The interior designer Simone Suss doesn’t do things by halves. When she and her husband Rob, a financier, bought a dilapidated 1930s house in north London eight years ago, they decided to demolish it and rebuild a modern, four-storey property in its place. Planning approval was quickly secured, but the work was delayed and took three long years.
It was worth the wait. The finished house has a sleek, white-walled interior bursting with pops of colour. The wooden flooring was inspired by the Saatchi Gallery and there is some impressive contemporary art on show, but the creations of Izzy, 10, Charlie, eight, and Oliver, six, take pride of place. Above all, this is a family home, with a basement playroom and cinema that is perfect for weekend lounging.
Demolishing the house was a brave decision, ‘The house that originally stood here was literally the ugliest in the neighbourhood! Fortunately, the local conservation committee agreed with us, so we were given approval to knock it down and start again. What really attracted me was the plot itself, which is great. The garden is west facing, so offers beautiful light. What drew me in was that it offered space for a basement filled with natural light, so we rebuilt the house from scratch to realise my vision.
How would you describe your decorating style? ‘I don’t believe in sticking to rules. Some people say you can’t mix genres, but I do, frequently combining modern and historical elements in an interesting way. I like to incorporate playful elements – whether it’s art or a piece of furniture – and unusual textiles.’

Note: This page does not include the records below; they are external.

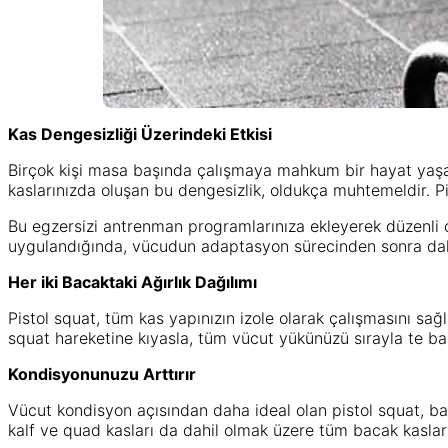
Kas Dengesizliği Üzerindeki Etkisi
Birçok kişi masa başında çalışmaya mahkum bir hayat yaşark
kaslarınızda oluşan bu dengesizlik, oldukça muhtemeldir. Pist
Bu egzersizi antrenman programlarınıza ekleyerek düzenli 
uygulandığında, vücudun adaptasyon sürecinden sonra daha
Her iki Bacaktaki Ağırlık Dağılımı
Pistol squat, tüm kas yapınızın izole olarak çalışmasını sağ
squat hareketine kıyasla, tüm vücut yükünüzü sırayla te bac
Kondisyonunuzu Arttırır
Vücut kondisyon açısından daha ideal olan pistol squat, baca
kalf ve quad kasları da dahil olmak üzere tüm bacak kaslarınız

You’ve used strong pops of colour throughout the house. What do you think they bring? ‘Colour can affect how people feel and add interest to a space. For example, a bedroom in cool blues and greys is very calming. I especially love dark blue and have incorporated it into many interiors, including our movie room. Inky colours have become a new neutral, but you can use them in unexpected ways. We often do whole rooms in dark blue – ceilings, woodwork, everything.’
Do you have a favourite room in the house? ‘I never get bored of our marble bathroom. I went to hundreds of marble yards while I was heavily pregnant with Oliver, looking for the perfect pieces. It became a bit of an obsession. I also love our kitchen, with its colourful Livia Marin mural. It really is the heart of our home and where we spend most of our time.’
How do visitors react to the interior? ‘I’m sure it’s not to everyone’s taste, but I’ve had plenty of positive feedback – design is incredibly personal and I believe a home should reflect the people who live there. Above all, it’s a home for my family and I made sure to factor in plenty of space to enjoy together.’
Your tips for using art in a home? ‘Again, art is very personal, so go with your gut. If you fall in love with something, or a piece has sentimental value, then why not make it a central part of your home? Put it somewhere prominent so that you can enjoy it every day. We often design entire schemes around a client’s favourite piece of art.’
What is your favourite design piece? ‘Goodness, there are so many. The pink table by Yves Klein in the living room is something I never tire of look-ing at. I love a good Chesterfield couch – updated in a fresh fabric – and I keep returning to Anglepoise lights. They’re a modern classic.’
How was decorating your own home different to working with clients? ‘I found it much more difficult – and emotional. I’m aware of all of the different finishes and alternatives, and I’m always searching for perfection. Rob and I had a few heated debates. Fortunately, there’s always a point where my family makes me step back and appreciate things.’